You can call the function of such list and use it in multiple assignment:

n, m = f(a, b)

3. Recursion

As we saw above, a function can call another function. But functions can also call itself! To illustrate it, consider the example of the factorial-computing function. It is well known that 0!=1, 1!=1. How to calculate the value of n! for large n? If we were able to calculate the value of (n-1)!, then we easily compute n!, since n!=n⋅(n-1)!. But how to compute (n-1)!? If we have calculated (n-2)!, then (n-1)!=(n-1)⋅(n-2)!. How to calculate (n-2)!? If... In the end, we get to 0!, which is equal to 1. Thus, to calculate the factorial we can use the value of the factorial for a smaller integer. This calculation can be done using Python:

def factorial(n):
    if n == 0:
        return 1
    else:
        return n * factorial(n - 1)

print(factorial(5))

The situation when function calls itself is called recursion, and such function is called recursive.

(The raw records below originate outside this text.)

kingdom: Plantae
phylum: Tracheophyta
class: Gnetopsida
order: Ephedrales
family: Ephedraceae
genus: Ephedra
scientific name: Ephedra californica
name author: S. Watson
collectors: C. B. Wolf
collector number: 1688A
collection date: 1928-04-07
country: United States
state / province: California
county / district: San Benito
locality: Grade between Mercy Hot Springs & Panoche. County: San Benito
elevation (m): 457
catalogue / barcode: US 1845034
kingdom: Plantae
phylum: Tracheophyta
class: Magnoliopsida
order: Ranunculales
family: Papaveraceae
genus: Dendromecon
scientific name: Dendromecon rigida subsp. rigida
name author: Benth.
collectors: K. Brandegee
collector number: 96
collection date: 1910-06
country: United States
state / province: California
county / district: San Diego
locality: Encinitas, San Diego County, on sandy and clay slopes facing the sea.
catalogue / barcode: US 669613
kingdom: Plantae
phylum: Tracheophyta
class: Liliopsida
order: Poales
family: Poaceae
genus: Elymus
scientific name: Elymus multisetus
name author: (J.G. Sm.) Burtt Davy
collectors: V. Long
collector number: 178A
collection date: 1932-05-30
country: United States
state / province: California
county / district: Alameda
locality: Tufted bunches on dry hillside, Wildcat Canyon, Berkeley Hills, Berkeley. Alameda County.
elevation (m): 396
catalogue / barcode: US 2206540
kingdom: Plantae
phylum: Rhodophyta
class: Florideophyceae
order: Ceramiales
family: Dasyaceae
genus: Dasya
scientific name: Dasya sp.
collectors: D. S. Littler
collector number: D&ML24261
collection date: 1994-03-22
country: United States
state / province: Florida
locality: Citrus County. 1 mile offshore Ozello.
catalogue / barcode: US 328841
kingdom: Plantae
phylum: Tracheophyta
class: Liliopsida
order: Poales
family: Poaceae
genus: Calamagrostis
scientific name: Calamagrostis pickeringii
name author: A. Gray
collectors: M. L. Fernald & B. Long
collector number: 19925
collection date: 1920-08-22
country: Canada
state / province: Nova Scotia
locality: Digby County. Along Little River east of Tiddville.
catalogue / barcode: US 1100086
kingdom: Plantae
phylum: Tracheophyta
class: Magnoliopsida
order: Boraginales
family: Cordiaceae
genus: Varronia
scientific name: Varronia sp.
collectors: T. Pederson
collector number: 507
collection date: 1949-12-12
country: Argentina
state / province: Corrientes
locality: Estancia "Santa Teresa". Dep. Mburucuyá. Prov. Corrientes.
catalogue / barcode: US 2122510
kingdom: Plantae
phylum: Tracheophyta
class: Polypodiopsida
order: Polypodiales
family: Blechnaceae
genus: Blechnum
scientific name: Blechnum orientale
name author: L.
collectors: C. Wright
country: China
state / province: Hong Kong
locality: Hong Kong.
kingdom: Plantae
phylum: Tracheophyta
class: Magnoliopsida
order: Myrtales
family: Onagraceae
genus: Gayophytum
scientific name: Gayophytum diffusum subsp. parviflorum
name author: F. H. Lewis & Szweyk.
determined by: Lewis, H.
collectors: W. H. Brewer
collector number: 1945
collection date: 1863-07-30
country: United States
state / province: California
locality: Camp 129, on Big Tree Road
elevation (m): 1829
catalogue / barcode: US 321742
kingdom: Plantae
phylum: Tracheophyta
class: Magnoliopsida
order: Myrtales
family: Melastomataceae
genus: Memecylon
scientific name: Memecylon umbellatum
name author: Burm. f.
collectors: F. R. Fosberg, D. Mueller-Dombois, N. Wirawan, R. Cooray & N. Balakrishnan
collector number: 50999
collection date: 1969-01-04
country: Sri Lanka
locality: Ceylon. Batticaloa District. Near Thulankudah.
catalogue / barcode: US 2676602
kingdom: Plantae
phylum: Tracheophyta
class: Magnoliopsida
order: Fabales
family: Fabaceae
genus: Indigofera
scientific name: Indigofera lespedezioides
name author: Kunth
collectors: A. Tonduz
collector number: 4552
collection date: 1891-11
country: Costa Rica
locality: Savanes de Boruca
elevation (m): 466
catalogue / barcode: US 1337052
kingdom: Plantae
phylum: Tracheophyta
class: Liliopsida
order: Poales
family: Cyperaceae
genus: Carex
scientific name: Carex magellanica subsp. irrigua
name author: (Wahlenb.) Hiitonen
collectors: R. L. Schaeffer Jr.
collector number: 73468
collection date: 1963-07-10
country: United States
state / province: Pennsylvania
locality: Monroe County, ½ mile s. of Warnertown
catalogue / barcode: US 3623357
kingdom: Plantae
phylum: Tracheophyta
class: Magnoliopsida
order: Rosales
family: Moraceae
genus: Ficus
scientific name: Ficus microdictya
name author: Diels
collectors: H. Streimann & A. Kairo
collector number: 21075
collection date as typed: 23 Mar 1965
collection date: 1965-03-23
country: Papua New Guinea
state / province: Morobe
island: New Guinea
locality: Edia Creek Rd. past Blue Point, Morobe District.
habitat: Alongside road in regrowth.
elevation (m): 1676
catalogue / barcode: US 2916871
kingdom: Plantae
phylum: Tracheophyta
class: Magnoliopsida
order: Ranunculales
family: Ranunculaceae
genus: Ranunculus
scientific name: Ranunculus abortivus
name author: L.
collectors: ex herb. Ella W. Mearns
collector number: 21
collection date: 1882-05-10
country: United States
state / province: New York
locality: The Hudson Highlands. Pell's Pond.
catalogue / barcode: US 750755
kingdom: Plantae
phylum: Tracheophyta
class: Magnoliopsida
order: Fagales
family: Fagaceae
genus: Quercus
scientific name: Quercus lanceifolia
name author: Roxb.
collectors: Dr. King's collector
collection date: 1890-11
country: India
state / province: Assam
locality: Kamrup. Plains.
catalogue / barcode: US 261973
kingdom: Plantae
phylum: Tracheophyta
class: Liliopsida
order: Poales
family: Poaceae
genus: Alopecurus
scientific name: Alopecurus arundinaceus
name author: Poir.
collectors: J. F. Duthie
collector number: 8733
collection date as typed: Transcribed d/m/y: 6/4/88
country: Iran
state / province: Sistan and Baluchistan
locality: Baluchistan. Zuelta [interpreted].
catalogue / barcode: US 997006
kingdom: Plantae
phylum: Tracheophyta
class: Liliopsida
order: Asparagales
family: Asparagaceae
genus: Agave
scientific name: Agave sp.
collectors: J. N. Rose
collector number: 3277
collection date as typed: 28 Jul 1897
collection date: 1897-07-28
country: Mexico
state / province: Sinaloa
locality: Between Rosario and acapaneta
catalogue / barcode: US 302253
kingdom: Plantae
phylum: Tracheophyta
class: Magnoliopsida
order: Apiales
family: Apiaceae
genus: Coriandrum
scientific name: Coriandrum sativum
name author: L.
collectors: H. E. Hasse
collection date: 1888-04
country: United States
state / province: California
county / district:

Recursive functions are powerful mechanism in programming. Unfortunately, they are not always effective and often lead to mistakes. The most common error is infinite recursion, when the chain of function calls never ends (well, actually, it ends when you run out of free memory in your computer). An example of infinite recursion:

def f():
    return f()
The two most common reasons causing infinite recursion:
  1. Incorrect stopping condition. For example, if in the factorial-calculating program we forget to put the check if n == 0, then factorial(0) will call factorial(-1), that will call factorial(-2), etc.
  2. Recursive call with incorrect parameters. For example, if the function factorial(n) calls the function factorial(n), we will also obtain an infinite chain of calls.

Therefore, when coding a recursive function, it is first necessary to ensure it will reach its stopping conditions — to think why your recursion will ever end.